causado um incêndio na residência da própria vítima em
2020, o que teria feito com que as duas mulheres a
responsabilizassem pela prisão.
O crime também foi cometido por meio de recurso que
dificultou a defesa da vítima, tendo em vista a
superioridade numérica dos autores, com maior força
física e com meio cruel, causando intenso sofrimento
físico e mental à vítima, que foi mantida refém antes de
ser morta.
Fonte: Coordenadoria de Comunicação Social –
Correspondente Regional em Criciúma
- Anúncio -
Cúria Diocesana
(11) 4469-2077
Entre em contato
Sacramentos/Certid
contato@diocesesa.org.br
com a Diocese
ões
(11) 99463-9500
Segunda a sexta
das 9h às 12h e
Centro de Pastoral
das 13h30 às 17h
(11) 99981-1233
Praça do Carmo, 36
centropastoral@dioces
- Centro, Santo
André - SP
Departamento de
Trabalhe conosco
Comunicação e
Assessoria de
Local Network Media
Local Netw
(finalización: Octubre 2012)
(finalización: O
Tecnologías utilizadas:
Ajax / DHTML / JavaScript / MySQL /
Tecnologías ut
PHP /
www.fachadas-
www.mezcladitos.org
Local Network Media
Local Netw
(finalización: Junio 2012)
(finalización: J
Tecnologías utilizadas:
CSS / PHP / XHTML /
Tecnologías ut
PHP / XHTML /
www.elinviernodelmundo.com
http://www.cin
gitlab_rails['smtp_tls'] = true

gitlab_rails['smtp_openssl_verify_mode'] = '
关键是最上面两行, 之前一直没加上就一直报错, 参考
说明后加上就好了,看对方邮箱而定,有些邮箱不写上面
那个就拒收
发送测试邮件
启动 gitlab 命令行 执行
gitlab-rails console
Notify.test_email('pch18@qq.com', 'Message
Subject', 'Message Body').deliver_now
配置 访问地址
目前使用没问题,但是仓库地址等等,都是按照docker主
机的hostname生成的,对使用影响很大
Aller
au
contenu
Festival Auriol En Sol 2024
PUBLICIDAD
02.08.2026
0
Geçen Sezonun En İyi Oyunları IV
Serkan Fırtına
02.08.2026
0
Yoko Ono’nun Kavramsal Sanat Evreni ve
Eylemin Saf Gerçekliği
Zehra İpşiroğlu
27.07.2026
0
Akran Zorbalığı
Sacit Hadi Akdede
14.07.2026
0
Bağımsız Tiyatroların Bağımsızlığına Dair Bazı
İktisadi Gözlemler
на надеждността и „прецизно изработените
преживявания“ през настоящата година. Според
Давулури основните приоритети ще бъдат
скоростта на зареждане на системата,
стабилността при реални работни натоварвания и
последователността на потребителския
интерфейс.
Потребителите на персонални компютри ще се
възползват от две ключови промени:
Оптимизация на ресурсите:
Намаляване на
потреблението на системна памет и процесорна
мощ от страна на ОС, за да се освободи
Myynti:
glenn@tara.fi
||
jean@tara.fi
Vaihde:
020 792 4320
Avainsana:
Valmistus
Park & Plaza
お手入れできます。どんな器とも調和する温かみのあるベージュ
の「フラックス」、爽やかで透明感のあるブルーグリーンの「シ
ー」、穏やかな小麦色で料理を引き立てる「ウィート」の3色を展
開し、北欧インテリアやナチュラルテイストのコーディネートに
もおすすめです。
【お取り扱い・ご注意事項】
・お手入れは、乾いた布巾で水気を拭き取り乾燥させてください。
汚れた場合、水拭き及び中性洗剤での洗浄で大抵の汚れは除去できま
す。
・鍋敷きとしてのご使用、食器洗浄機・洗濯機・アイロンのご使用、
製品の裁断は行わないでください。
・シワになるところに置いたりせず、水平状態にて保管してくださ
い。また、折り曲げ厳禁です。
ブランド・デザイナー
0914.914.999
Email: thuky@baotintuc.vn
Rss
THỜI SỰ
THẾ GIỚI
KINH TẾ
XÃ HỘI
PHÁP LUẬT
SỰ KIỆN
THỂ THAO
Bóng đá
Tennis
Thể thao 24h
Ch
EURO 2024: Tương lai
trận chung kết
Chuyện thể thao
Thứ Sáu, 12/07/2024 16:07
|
┄┄┄┄┄┄┄┄┄┄┄┄┄┄┄┄┄┄┄┄
Job: Pick every line from the listing holding the string "contato", and copy it.

Completed task:
Entre em contato
contato@diocesesa.org.br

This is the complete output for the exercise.